Opinion

Buying peace is now a lucrative industry

£1.7 million of public money has been given to a UDA-linked group.
£1.7 million of public money has been given to a UDA-linked group. £1.7 million of public money has been given to a UDA-linked group.

It says a lot about how conditioned we've become to accepting the unacceptable when the allocation of £1.7 million of public money to a UDA-linked group, as reported in this paper last week, was all but ignored by the rest of the media.

In Northern Ireland the abnormal has become the norm and the line between what counts as community development and what is simply the bribing of paramilitaries to behave themselves is incredibly blurred.

It's a matter of record that there are many people who once released from prison threw themselves into peace building and working towards the betterment of their communities, and those people are to be commended.

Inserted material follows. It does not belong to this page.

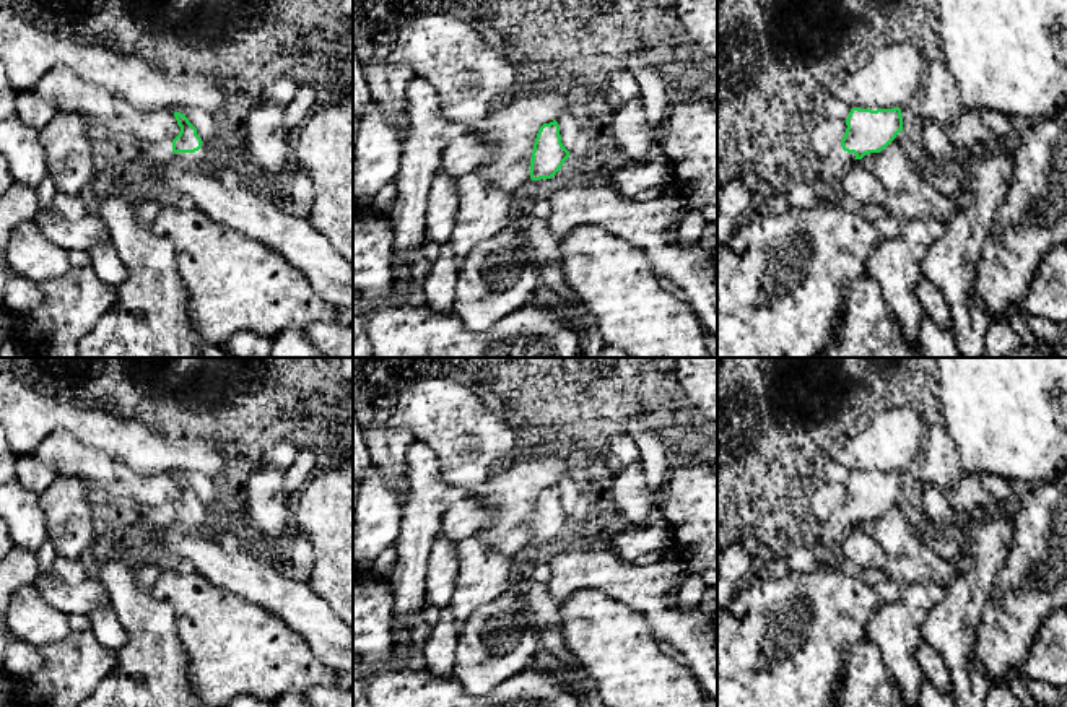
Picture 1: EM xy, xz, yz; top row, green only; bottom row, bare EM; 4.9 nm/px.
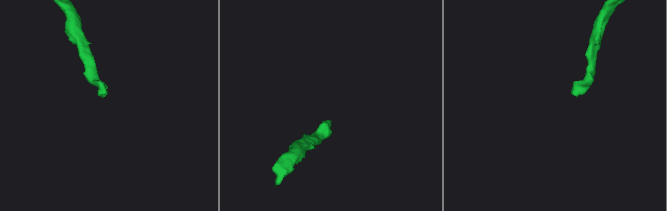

In the early days much of this work was unpaid as former prisoners - who thought they'd been the recipients of an amnesty but quickly learned the Masters degree they achieved in jail was pretty worthless when a record meant they couldn't even get an interview - took up the task of helping rebuild broken communities.

However, somewhere along the line that has turned into an industry, in some cases and for some individuals quite a lucrative one.

While it won't make me popular saying it many of the community jobs that later emerged were fabricated by the British government, the Blair administration's way of neutralising any dissent among among republicans. Loyalists arrived late to the publicly funded party.

Aspects of the peace accord that were either deeply unfair or unworkable were soon forgotten about when those who held sway in the community were given a government wage to hold 55 different meetings to discuss what should be done with a piece of waste ground.

Millions spent so that the same dozen people could hold meetings, workshops and residentials about the future of a peace wall or painting over a mural with a different kind of mural.

They were sent on funded junkets to eastern European concentration camps or the battlefields of France and Belgium under the guise that learning about the history of global conflict would stop them extorting builders and kneecapping car thieves.

You'd be hard pushed to find a single loyalist 'community worker' who hasn't been on a fully funded trip to the Somme. If you know one ask them, some have been numerous times.

What benefit this has for someone living in the Shankill with a chronic disability or trying to raise three children in a damp home is anyone's guess but if you pop into your local government funded community office I bet you'll find a bloke in there who will able to tell you a lot about the First World War, take your mind off Tory austerity.

The tactic used by Blair's government to bring republicans along in the early days is now being replicated to deal with unruly loyalists.

Only now the DUP/Sinn Féin coalition are delivering the policy of anaesthetisation, giving the British another degree of separation should any uncomfortable truth comes out to show the recipients haven't moved away from criminality at all but are just better at covering their tracks.

Loyalists were left behind by the process, partly because they trusted mainstream unionism to fight their corner and that never happened, but mainly because loyalist paramilitary groups are structured in a different way from the Provisional IRA.

With no central command structure and individuals profiting from the proceeds of crime it was almost impossible to convince them to fully sign up to peace. They don't move either forward or back as one disciplined group but are a collection of small fiefdoms.

Loyalists remain the fly in the ointment hence why they are currently being showered with community cash. I'd hazard a guess that'll distract them nicely while the final elements of the peace process, flags, parading, victims and legacy are settled.

The one thing that wasn't factored in to this latest phase of financial bribery was an opposition who would rightly question why in times of genuine need and austerity huge sums of public cash are being entrusted to a paramilitary group who are still very much in business.

Not so much a Fresh Start as a rehash of an old policy of buying peace, a policy that relies almost entirely on a never ending pot of cash.